Ce n’est pas un détail technique secondaire — c’est la seule chose qui doit vraiment orienter votre choix. Un cuisinier qui bascule déjà son couteau de chef occidental retrouvera immédiatement ses repères avec un gyuto. Un cuisinier qui découpe plutôt en tapant la lame verticalement se sentira plus à l’aise avec un santoku dès la prise en main.
Tableau comparatif direct
| Critère | Santoku | Gyuto |
|---|---|---|
| Longueur de lame | 165-180 mm | 210-240 mm |
| Profil de lame | Plat, peu de courbe | Courbé sur toute la longueur |
| Pointe | Arrondie, peu marquée | Marquée, effilée |
| Geste de coupe | Vertical (guillotine) | Bascule |
| Poids | Généralement plus léger | Généralement plus lourd |
| Meilleur pour | Légumes, coupe régulière, débutants | Viande, poisson, gros volumes, geste occidental |
| Prix (mêmes gammes d’acier) | Équivalent | Équivalent |
Verdict par profil
Vous débutez en cuisine japonaise : le santoku. Sa taille plus compacte et son geste plus intuitif en font le couteau le plus facile à apprivoiser sans expérience préalable.

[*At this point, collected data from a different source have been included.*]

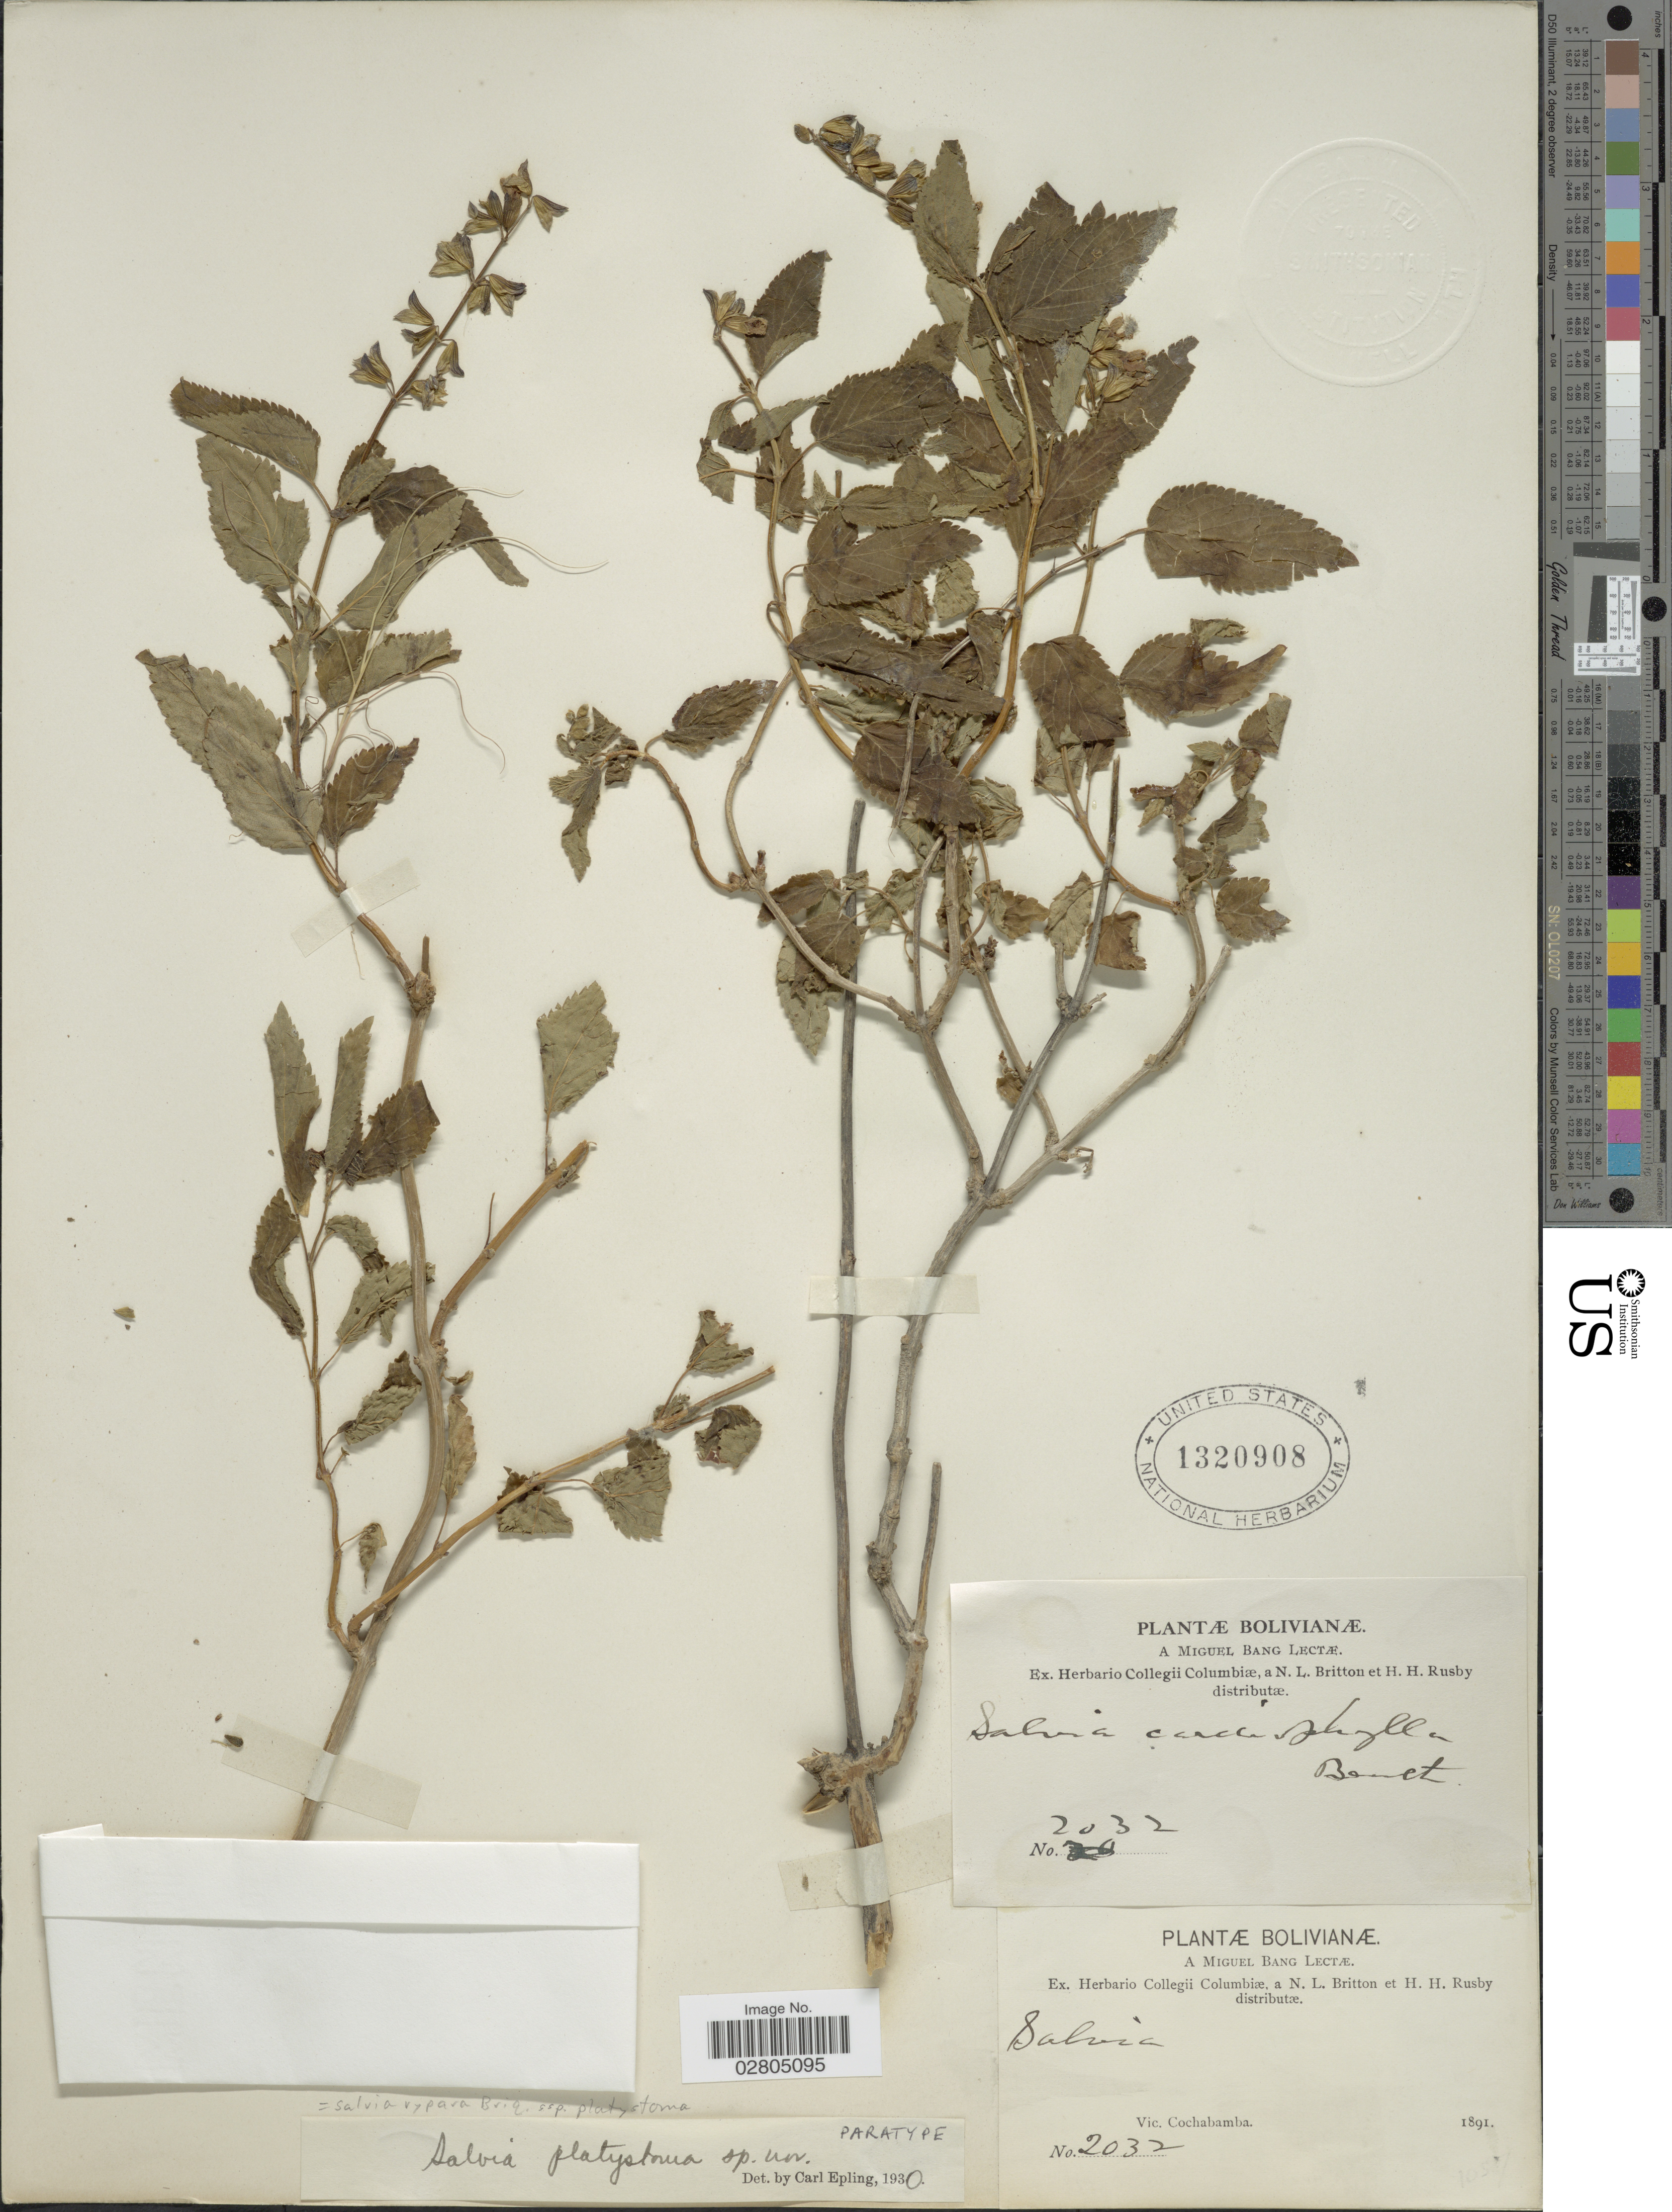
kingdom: Plantae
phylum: Tracheophyta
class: Magnoliopsida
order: Lamiales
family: Lamiaceae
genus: Salvia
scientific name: Salvia rypara subsp. platystoma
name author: (Epling) J.R.I. Wood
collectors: M. Bang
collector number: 2032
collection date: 1891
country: Bolivia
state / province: Cochabamba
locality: Vic. Cochabamba.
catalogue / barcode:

Vous avez déjà l’habitude d’un couteau de chef occidental : le gyuto, sans hésiter. Vous gardez votre geste de bascule, vous ne changez que l’acier et la finesse du tranchant.
Vous avez de petites mains ou cherchez un couteau très maniable : le santoku, plus léger et plus court.
Vous cuisinez beaucoup de viande ou de grosses pièces : le gyuto, sa longueur et sa pointe marquée sont plus adaptées à ces usages que le profil plat du santoku.
Vous ne cuisinez presque que des légumes : le santoku fait déjà bien le travail — mais si vous en cuisinez en très grand volume, jetez aussi un œil à notre guide dédié, encore plus focalisé sur les légumes.
Peut-on se contenter d’un seul des deux ?
Oui, dans l’immense majorité des cuisines domestiques. Ce n’est qu’en cuisinant très régulièrement, avec des besoins bien identifiés pour les deux gestes de coupe, que posséder les deux devient réellement justifié plutôt que redondant. Si vous devez choisir un seul couteau pour commencer, notre outil pour trancher selon votre usage réel va plus loin que ce simple comparatif.
Foire aux questions
Le gyuto est-il plus difficile à utiliser que le santoku pour un débutant ?
Pas plus difficile, mais différent : sa longueur et son geste de bascule demandent un peu plus de prise en main si vous n’avez jamais utilisé de couteau de chef. Rien qui ne s’acquière en quelques utilisations.
Le santoku peut-il remplacer un gyuto pour la viande ?
Dans une certaine mesure — le santoku peut couper de la viande, mais sa pointe peu marquée le rend moins précis pour désosser ou trancher finement de gros morceaux, où le gyuto reste supérieur.
Est-ce que l’un des deux coupe objectivement mieux que l’autre ?
Non — à acier et dureté équivalents, aucun des deux n’est intrinsèquement meilleur. La différence est fonctionnelle (geste, usage), pas qualitative.